TASK DIRECTIONS: Nothing in the records may change. Output them all exactly.

>>>

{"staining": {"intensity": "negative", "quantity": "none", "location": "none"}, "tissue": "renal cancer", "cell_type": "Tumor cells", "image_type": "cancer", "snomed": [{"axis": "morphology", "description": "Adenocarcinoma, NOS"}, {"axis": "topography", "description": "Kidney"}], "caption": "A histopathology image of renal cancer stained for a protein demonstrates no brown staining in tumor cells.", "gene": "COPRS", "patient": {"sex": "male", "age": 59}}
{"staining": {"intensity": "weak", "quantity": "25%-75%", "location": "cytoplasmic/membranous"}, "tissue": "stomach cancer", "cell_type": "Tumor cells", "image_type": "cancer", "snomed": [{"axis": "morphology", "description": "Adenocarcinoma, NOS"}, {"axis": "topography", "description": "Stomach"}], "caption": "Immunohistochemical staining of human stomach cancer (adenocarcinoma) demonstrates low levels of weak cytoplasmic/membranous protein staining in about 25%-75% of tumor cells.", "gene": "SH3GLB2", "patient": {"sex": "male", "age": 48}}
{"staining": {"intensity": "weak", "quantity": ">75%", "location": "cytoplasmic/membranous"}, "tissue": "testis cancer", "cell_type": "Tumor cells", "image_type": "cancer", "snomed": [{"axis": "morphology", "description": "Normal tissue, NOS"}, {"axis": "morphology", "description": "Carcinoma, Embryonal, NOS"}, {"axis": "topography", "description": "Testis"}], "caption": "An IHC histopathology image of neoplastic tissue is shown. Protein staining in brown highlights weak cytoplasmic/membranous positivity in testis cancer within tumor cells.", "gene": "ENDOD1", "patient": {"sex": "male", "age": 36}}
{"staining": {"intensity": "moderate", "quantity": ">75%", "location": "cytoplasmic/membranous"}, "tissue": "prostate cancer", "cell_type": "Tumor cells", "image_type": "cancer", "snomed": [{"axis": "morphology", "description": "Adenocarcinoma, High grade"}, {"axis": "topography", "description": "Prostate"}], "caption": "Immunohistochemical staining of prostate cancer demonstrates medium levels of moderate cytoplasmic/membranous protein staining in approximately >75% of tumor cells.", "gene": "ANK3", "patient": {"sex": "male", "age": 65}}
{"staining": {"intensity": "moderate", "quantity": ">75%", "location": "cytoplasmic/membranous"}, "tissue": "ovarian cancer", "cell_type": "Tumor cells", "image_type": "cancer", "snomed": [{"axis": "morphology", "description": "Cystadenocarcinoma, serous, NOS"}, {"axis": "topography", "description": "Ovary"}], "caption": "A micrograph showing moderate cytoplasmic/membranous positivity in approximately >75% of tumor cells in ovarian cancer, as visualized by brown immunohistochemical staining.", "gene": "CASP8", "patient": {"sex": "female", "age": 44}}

<<<

FINAL ANSWER:
{"staining": {"intensity": "negative", "quantity": "none", "location": "none"}, "tissue": "renal cancer", "cell_type": "Tumor cells", "image_type": "cancer", "snomed": [{"axis": "morphology", "description": "Adenocarcinoma, NOS"}, {"axis": "topography", "description": "Kidney"}], "caption": "A histopathology image of renal cancer stained for a protein demonstrates no brown staining in tumor cells.", "gene": "COPRS", "patient": {"sex": "male", "age": 59}}
{"staining": {"intensity": "weak", "quantity": "25%-75%", "location": "cytoplasmic/membranous"}, "tissue": "stomach cancer", "cell_type": "Tumor cells", "image_type": "cancer", "snomed": [{"axis": "morphology", "description": "Adenocarcinoma, NOS"}, {"axis": "topography", "description": "Stomach"}], "caption": "Immunohistochemical staining of human stomach cancer (adenocarcinoma) demonstrates low levels of weak cytoplasmic/membranous protein staining in about 25%-75% of tumor cells.", "gene": "SH3GLB2", "patient": {"sex": "male", "age": 48}}
{"staining": {"intensity": "weak", "quantity": ">75%", "location": "cytoplasmic/membranous"}, "tissue": "testis cancer", "cell_type": "Tumor cells", "image_type": "cancer", "snomed": [{"axis": "morphology", "description": "Normal tissue, NOS"}, {"axis": "morphology", "description": "Carcinoma, Embryonal, NOS"}, {"axis": "topography", "description": "Testis"}], "caption": "An IHC histopathology image of neoplastic tissue is shown. Protein staining in brown highlights weak cytoplasmic/membranous positivity in testis cancer within tumor cells.", "gene": "ENDOD1", "patient": {"sex": "male", "age": 36}}
{"staining": {"intensity": "moderate", "quantity": ">75%", "location": "cytoplasmic/membranous"}, "tissue": "prostate cancer", "cell_type": "Tumor cells", "image_type": "cancer", "snomed": [{"axis": "morphology", "description": "Adenocarcinoma, High grade"}, {"axis": "topography", "description": "Prostate"}], "caption": "Immunohistochemical staining of prostate cancer demonstrates medium levels of moderate cytoplasmic/membranous protein staining in approximately >75% of tumor cells.", "gene": "ANK3", "patient": {"sex": "male", "age": 65}}
{"staining": {"intensity": "moderate", "quantity": ">75%", "location": "cytoplasmic/membranous"}, "tissue": "ovarian cancer", "cell_type": "Tumor cells", "image_type": "cancer", "snomed": [{"axis": "morphology", "description": "Cystadenocarcinoma, serous, NOS"}, {"axis": "topography", "description": "Ovary"}], "caption": "A micrograph showing moderate cytoplasmic/membranous positivity in approximately >75% of tumor cells in ovarian cancer, as visualized by brown immunohistochemical staining.", "gene": "CASP8", "patient": {"sex": "female", "age": 44}}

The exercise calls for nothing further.